__What you should do__
When you reach the entries below, transcribe each line word for word.

__Data listing__
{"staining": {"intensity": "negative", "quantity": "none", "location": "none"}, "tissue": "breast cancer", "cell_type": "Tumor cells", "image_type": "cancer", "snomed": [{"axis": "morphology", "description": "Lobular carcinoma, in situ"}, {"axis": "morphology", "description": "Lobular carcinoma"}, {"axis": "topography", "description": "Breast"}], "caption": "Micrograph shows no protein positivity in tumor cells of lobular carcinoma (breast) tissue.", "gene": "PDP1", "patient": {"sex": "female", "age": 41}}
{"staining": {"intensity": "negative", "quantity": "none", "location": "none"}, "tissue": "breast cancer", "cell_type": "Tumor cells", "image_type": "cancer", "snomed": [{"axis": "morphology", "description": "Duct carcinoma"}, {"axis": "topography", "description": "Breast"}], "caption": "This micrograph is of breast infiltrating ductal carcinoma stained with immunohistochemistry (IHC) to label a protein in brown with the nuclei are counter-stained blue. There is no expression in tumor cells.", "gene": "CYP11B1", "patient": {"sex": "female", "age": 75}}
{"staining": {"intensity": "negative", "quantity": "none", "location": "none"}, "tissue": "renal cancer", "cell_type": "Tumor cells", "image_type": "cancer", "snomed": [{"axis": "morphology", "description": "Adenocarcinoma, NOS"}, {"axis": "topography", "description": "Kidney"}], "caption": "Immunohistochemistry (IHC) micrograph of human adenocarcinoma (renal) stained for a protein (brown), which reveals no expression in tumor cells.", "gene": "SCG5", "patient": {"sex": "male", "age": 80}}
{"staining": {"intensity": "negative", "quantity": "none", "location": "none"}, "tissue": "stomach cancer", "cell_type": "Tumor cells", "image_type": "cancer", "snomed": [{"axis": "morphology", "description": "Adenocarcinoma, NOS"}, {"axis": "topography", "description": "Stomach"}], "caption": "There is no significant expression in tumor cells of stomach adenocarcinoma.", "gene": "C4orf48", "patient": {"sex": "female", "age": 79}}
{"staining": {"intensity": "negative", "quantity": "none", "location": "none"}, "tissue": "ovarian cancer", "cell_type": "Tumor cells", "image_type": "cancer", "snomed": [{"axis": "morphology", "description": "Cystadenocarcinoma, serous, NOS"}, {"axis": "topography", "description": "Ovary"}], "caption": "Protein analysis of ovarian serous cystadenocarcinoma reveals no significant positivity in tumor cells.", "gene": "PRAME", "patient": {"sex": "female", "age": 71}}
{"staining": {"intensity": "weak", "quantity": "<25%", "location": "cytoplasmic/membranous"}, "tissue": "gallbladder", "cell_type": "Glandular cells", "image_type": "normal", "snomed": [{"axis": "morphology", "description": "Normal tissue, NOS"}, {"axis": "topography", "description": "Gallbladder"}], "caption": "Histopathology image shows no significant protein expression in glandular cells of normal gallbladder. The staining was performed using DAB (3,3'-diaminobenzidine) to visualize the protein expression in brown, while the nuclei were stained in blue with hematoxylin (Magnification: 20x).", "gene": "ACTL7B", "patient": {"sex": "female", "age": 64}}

__Result below__
{"staining": {"intensity": "negative", "quantity": "none", "location": "none"}, "tissue": "breast cancer", "cell_type": "Tumor cells", "image_type": "cancer", "snomed": [{"axis": "morphology", "description": "Lobular carcinoma, in situ"}, {"axis": "morphology", "description": "Lobular carcinoma"}, {"axis": "topography", "description": "Breast"}], "caption": "Micrograph shows no protein positivity in tumor cells of lobular carcinoma (breast) tissue.", "gene": "PDP1", "patient": {"sex": "female", "age": 41}}
{"staining": {"intensity": "negative", "quantity": "none", "location": "none"}, "tissue": "breast cancer", "cell_type": "Tumor cells", "image_type": "cancer", "snomed": [{"axis": "morphology", "description": "Duct carcinoma"}, {"axis": "topography", "description": "Breast"}], "caption": "This micrograph is of breast infiltrating ductal carcinoma stained with immunohistochemistry (IHC) to label a protein in brown with the nuclei are counter-stained blue. There is no expression in tumor cells.", "gene": "CYP11B1", "patient": {"sex": "female", "age": 75}}
{"staining": {"intensity": "negative", "quantity": "none", "location": "none"}, "tissue": "renal cancer", "cell_type": "Tumor cells", "image_type": "cancer", "snomed": [{"axis": "morphology", "description": "Adenocarcinoma, NOS"}, {"axis": "topography", "description": "Kidney"}], "caption": "Immunohistochemistry (IHC) micrograph of human adenocarcinoma (renal) stained for a protein (brown), which reveals no expression in tumor cells.", "gene": "SCG5", "patient": {"sex": "male", "age": 80}}
{"staining": {"intensity": "negative", "quantity": "none", "location": "none"}, "tissue": "stomach cancer", "cell_type": "Tumor cells", "image_type": "cancer", "snomed": [{"axis": "morphology", "description": "Adenocarcinoma, NOS"}, {"axis": "topography", "description": "Stomach"}], "caption": "There is no significant expression in tumor cells of stomach adenocarcinoma.", "gene": "C4orf48", "patient": {"sex": "female", "age": 79}}
{"staining": {"intensity": "negative", "quantity": "none", "location": "none"}, "tissue": "ovarian cancer", "cell_type": "Tumor cells", "image_type": "cancer", "snomed": [{"axis": "morphology", "description": "Cystadenocarcinoma, serous, NOS"}, {"axis": "topography", "description": "Ovary"}], "caption": "Protein analysis of ovarian serous cystadenocarcinoma reveals no significant positivity in tumor cells.", "gene": "PRAME", "patient": {"sex": "female", "age": 71}}
{"staining": {"intensity": "weak", "quantity": "<25%", "location": "cytoplasmic/membranous"}, "tissue": "gallbladder", "cell_type": "Glandular cells", "image_type": "normal", "snomed": [{"axis": "morphology", "description": "Normal tissue, NOS"}, {"axis": "topography", "description": "Gallbladder"}], "caption": "Histopathology image shows no significant protein expression in glandular cells of normal gallbladder. The staining was performed using DAB (3,3'-diaminobenzidine) to visualize the protein expression in brown, while the nuclei were stained in blue with hematoxylin (Magnification: 20x).", "gene": "ACTL7B", "patient": {"sex": "female", "age": 64}}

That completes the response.